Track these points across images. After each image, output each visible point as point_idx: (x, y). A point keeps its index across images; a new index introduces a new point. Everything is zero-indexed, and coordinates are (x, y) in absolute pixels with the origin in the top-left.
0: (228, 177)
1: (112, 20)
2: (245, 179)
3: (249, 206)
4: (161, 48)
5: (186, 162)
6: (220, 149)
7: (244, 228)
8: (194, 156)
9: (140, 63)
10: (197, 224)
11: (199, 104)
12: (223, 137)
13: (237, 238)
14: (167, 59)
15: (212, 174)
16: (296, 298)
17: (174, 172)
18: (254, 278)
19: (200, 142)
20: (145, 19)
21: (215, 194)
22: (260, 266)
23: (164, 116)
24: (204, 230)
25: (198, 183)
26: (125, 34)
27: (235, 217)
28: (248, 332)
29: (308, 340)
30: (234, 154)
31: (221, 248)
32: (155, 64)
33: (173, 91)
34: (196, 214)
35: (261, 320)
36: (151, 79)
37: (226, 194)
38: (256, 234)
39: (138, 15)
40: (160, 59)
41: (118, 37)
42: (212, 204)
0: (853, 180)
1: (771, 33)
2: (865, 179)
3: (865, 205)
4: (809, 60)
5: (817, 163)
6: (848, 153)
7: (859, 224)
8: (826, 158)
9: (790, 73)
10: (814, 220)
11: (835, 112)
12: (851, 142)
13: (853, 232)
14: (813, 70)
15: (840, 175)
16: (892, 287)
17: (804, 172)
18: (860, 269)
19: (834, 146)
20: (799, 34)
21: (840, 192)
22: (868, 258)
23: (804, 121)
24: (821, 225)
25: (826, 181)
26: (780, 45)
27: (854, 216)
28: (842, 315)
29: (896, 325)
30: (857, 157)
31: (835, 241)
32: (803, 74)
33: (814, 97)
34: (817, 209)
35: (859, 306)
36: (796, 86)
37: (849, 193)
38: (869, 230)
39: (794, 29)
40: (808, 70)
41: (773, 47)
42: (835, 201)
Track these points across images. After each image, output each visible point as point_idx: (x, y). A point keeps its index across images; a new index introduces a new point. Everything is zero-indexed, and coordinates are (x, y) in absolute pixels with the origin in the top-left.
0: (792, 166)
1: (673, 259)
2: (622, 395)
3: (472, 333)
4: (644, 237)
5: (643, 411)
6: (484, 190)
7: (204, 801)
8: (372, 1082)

* * * * *

Exercise prompt
In the listing above, transcribe exactly everything from the line containing "2: (245, 179)" down to the line containing "41: (118, 37)", including both and nothing more.

Your solution
2: (245, 179)
3: (249, 206)
4: (161, 48)
5: (186, 162)
6: (220, 149)
7: (244, 228)
8: (194, 156)
9: (140, 63)
10: (197, 224)
11: (199, 104)
12: (223, 137)
13: (237, 238)
14: (167, 59)
15: (212, 174)
16: (296, 298)
17: (174, 172)
18: (254, 278)
19: (200, 142)
20: (145, 19)
21: (215, 194)
22: (260, 266)
23: (164, 116)
24: (204, 230)
25: (198, 183)
26: (125, 34)
27: (235, 217)
28: (248, 332)
29: (308, 340)
30: (234, 154)
31: (221, 248)
32: (155, 64)
33: (173, 91)
34: (196, 214)
35: (261, 320)
36: (151, 79)
37: (226, 194)
38: (256, 234)
39: (138, 15)
40: (160, 59)
41: (118, 37)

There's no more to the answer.